An Indian author had warned about Mumbai’s ‘deadly’ billboards many years ago

Cyclone winds will turn thousands of billboards that encrust the city into deadly projectiles, Amitav Ghosh had written in a non-fiction book in 2016.

Indian author Amitav Ghosh in 2006 (Photo credit should read JOHN MACDOUGALL/AFP via Getty Images) and the site in Mumbai where a giant billboard collapsed on a fuel station, killing at least 14 people. (Photo by IMTIYAZ SHAIKH/AFP via Getty Images)

By: Shubham Ghosh

AN award-winning Indian author warned about the towering billboards in Mumbai, India’s Maximum City, nearly a decade ago and it proved to be prophetic earlier this week when a gigantic hoarding crashed on a fuel station in the city amid gutsy winds and led to death of 14 people and injuries to several more. He had called them “deadly projectiles” in times of a cyclone and the reality reflected just what he said, even if there was no cyclone.
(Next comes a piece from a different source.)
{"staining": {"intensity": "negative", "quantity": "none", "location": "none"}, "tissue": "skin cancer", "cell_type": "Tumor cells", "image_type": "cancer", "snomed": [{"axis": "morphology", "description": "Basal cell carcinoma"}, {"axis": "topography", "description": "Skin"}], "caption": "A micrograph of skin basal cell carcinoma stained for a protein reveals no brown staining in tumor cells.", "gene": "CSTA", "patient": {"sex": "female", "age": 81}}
Amitav Ghosh, who has wrote extensively on climate change, wrote in his 2016 non-fiction book ‘The Great Derangement: Climate Change and the Unthinkable’, “Many of the dwellings in Mumbai’s informal settlements have roofs made of metal sheets and corrugated iron; cyclone-force winds will turn these, and the thousands of billboards that encrust the city, into deadly projectiles, hurling them with great force at the glass-wrapped towers that soar above the city.”
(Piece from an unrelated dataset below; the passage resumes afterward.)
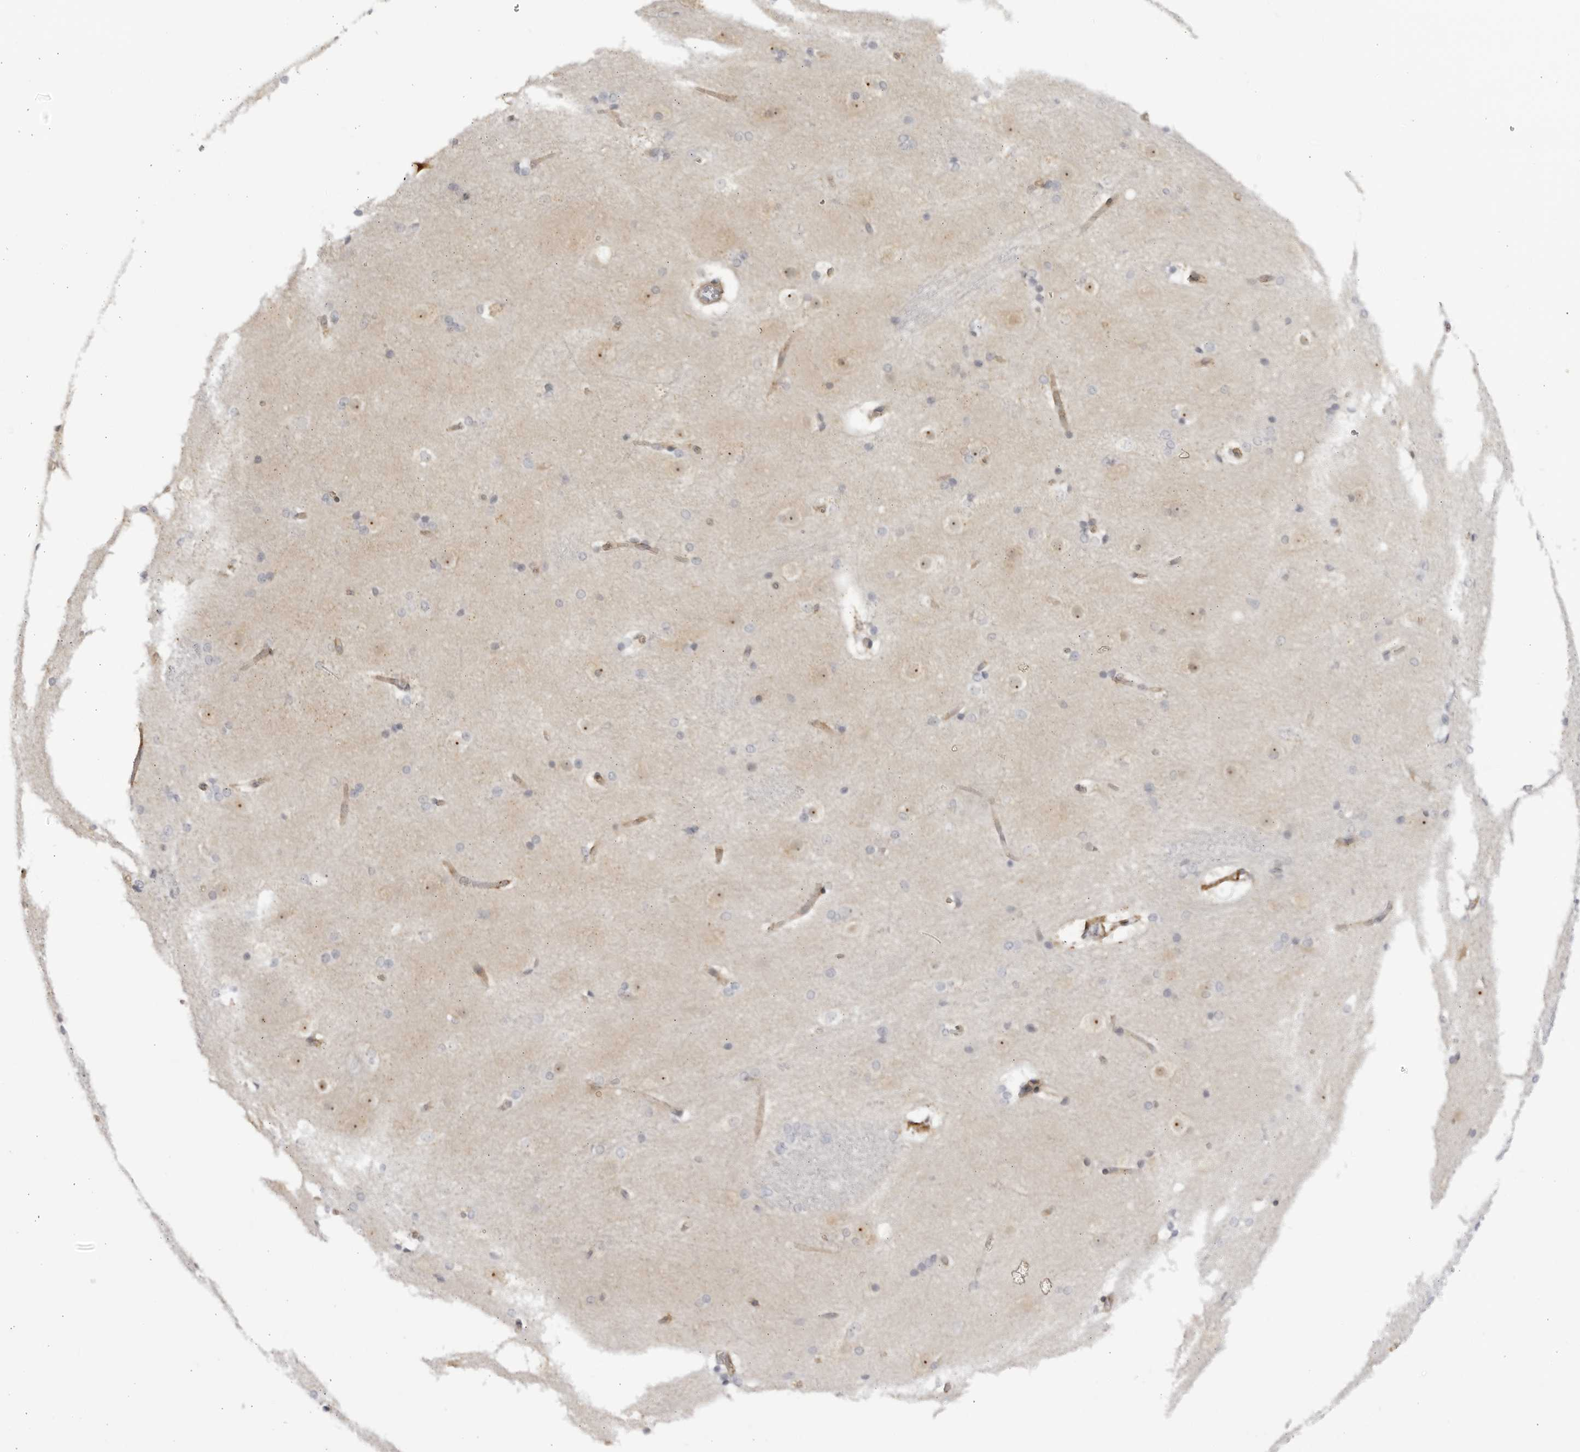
{"staining": {"intensity": "negative", "quantity": "none", "location": "none"}, "tissue": "caudate", "cell_type": "Glial cells", "image_type": "normal", "snomed": [{"axis": "morphology", "description": "Normal tissue, NOS"}, {"axis": "topography", "description": "Lateral ventricle wall"}], "caption": "This is an immunohistochemistry histopathology image of benign human caudate. There is no positivity in glial cells.", "gene": "CNBD1", "patient": {"sex": "female", "age": 19}}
The 67-year-old took to X on Monday (13), when the tragedy took place and it was found that the killer billboard was an illegal one, to recount his warning and called for urgent steps to cut back on such installations. A report was filed against an advertising agency over the incident and the owner had reportedly gone missing.

Read: Owner of killer hoarding in Mumbai goes missing; has a tainted past

“In The Great Derangement I wrote that in the event of a major storm ‘the thousands of billboards that encrust’ Mumbai would turn ‘into deadly projectiles’. The recent storm was nowhere near as damaging as a major cyclone would be. Mumbai really needs to cut back drastically on billboards,” he said on X.
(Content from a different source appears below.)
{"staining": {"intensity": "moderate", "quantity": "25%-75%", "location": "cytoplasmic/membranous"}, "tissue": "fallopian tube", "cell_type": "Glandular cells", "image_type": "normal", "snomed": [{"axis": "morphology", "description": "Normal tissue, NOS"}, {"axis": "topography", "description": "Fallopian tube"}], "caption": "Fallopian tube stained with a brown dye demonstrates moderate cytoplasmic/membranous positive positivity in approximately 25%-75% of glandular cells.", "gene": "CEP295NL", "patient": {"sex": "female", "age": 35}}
The massive billboard, measuring 120 by 120 feet, collapsed on the fuel station, trapping more than 100 people, many of whom were inside vehicles that were crushed. Fourteen bodies were recovered while rescue work was still underway.

An investigative report by The Indian Express said that Mumbai’s civic authorities had red-marked the giant structure for more than a year over non-payment of license fee to damage to trees and lack of required approval. Yet, no action was reportedly taken other than serving notices.